Wednesday, April 30, 2008

Authority and Uncertainty

Uncertainty is unnerving.
We often fear the feedback we're going to get.
If we write something about which we are uncertain, we can pretty much count on someone asking how we know it.

Authority, therefore, is nice. If we can cite a published author, we can push the questions off. We can say that we are taking that published work as our starting point. Even if the published authority is uncertain, even if the authority is one whose work is debated, we can use authority as a point of certainty.

For this reason, it's darn nice to have resources on which to draw and authority to cite. For this reason, it can often seem like more research is a good idea. For this reason, when writing, and faced with putting down an assertion in words, many will instead retreat into a search for another authority.

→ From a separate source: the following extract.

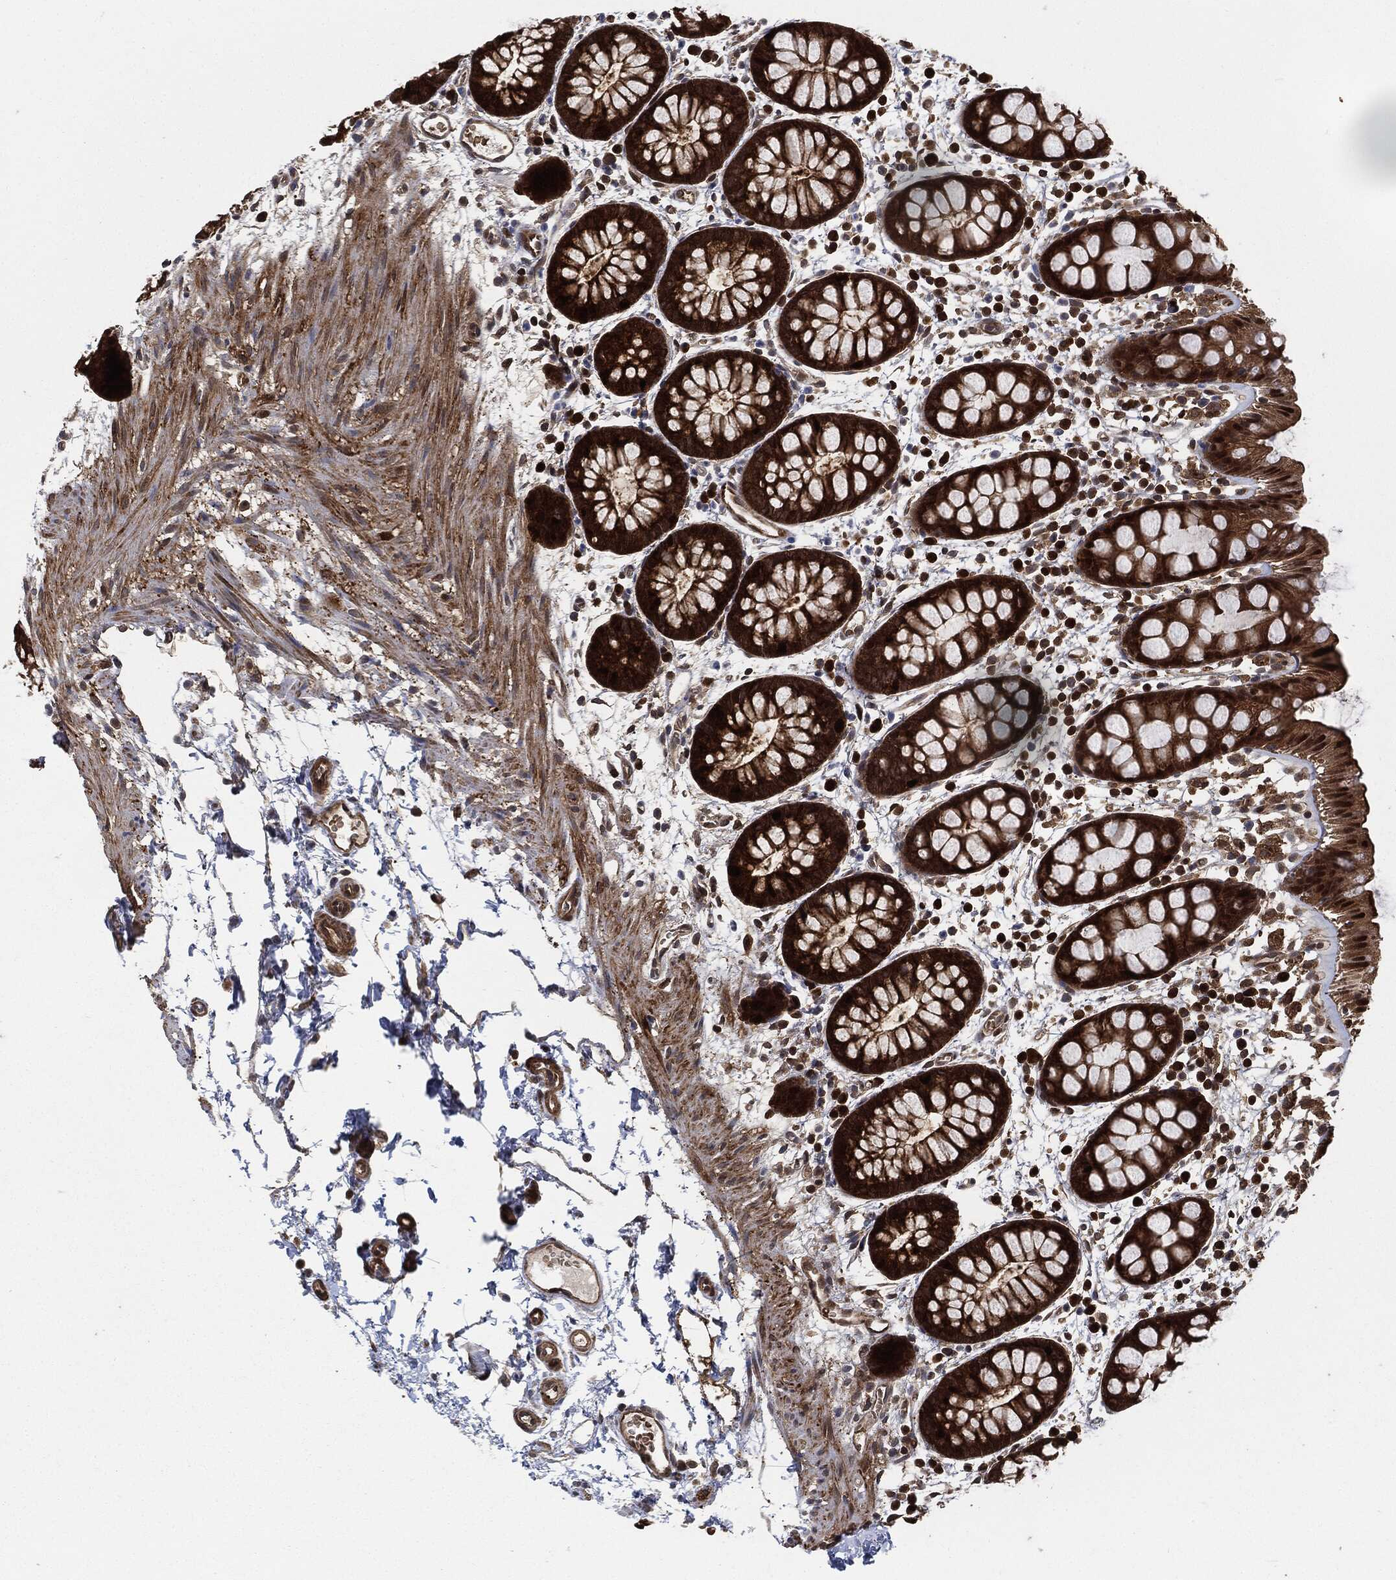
{"staining": {"intensity": "strong", "quantity": ">75%", "location": "cytoplasmic/membranous"}, "tissue": "rectum", "cell_type": "Glandular cells", "image_type": "normal", "snomed": [{"axis": "morphology", "description": "Normal tissue, NOS"}, {"axis": "topography", "description": "Rectum"}], "caption": "Glandular cells reveal strong cytoplasmic/membranous expression in about >75% of cells in unremarkable rectum. (Brightfield microscopy of DAB IHC at high magnification).", "gene": "PRDX2", "patient": {"sex": "male", "age": 57}}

But we cannot wipe away the uncertainty from our work. Using an authority is no protection from making an error or from receiving criticism. For one, different people may interpret a given authority differently, creating differences in opinion that might affect how your work is received. Secondly, it is quite possible that the same authority you rely on is debated, which may force us to defend our choice of authority. Third, you may fail to integrate the authority into your work well.

I'm writing this in a follow up to yesterday's "Your Most Valuable Possession". The thought that ties them together is the crucial role played by your own reasoning. If you are working on the discovery of your own voice and your own system of beliefs, then you must face uncertainty and tolerate it. And you must try to continue to work in the face of the uncertainty.

It is not difficult to find that philosophical systems all incorporate some degree of uncertainty. We often take the physical sciences as the realm of our greatest scientific certainty, but even these realms are bound and limited by Heisenberg uncertainty and Goedel's theorem (at least in the case of any attempt to rely on axiomatic systems). Karl Popper's vision of science contains uncertainty: we can only disprove but never prove.

When we develop our own voices, we need to be able to dive into the places of uncertainty, and seek the solid ground that can be found, but we also must recognize the limitations of our knowledge and be able to work with those limitations, rather than letting those limitations completely dominate us.

We cannot research our way out of uncertainty. In order to develop our own voice, we have to proceed despite it. We have to work with what we do know.